Seres incapaces de fijar relaciones de afecto,
si no vienen afianzadas
por una avería,
por un desengaño,
por la herida de sentirse fuera de sitio.
Madres imposibles
que condenan a sus hijos a casa de los abuelos,
o a la intemperie del Hospicio,
o a la frialdad de vecinos o conocidos,
o a la pasión desbocada de celos, ruindades,
con la garra abrumadora del vicio
o del desdén.
Me voy con los chicos “a ver” la ciudad:
San Pedro, la catedral, los jesuitas, la
Plaza Mayor
con la sorpresa abrumadora
de quien se detiene ante un río
y sólo ve un río por fuera.
– “DonPaco”, soy de Valdepeñas, y yo de Granátula.
– Yo de Malagón, yo de Fernán Caballero.
– Yo de Puerto Lápice, yo de Socuéllamos.
Me agarran de la sotana una y otra vez,
con feroz desamparo.
Estos chicos quieren amistad, la amistad
como último postigo de desesperación.
Nada más que amistad.
Nada más es posible.
No sé si estoy capacitado.
Qué vivencia Paco!! Cuanto desamparo y desesperación por ser escuchado, querido.

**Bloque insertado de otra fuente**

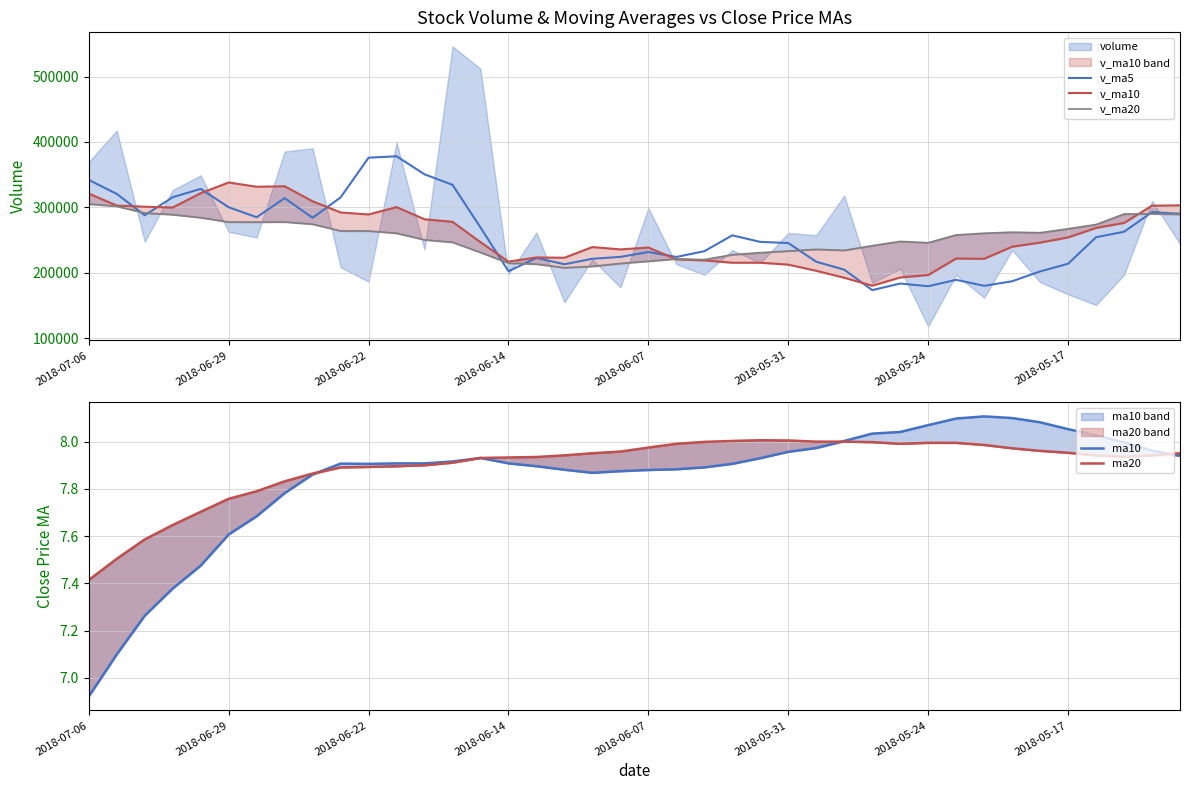

What is the difference between the second highest and minimum values in the ma20 series?

0.6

Que suerte la mía. Yo nací en el 63 y dos años antes como vivían muchos niños, podría haber estado también en un hospicio. Pero llegaste tu a ese lugar y todo, todos fueron a ti en busca de consuelo, de cariño y salvación. Yo hubiera hecho lo mismo que esos niños. Bonita historia y vivencia la tuya.
De un ciudadrealeño, nacido en la calle del Tinte (seguro que te suena, Paco), salesiano hasta los tuétanos, mi abrazo mas sincero y mi enhorabuena por este relato tan hermoso. José Miguel Guzmán, el bueno es mi hermano.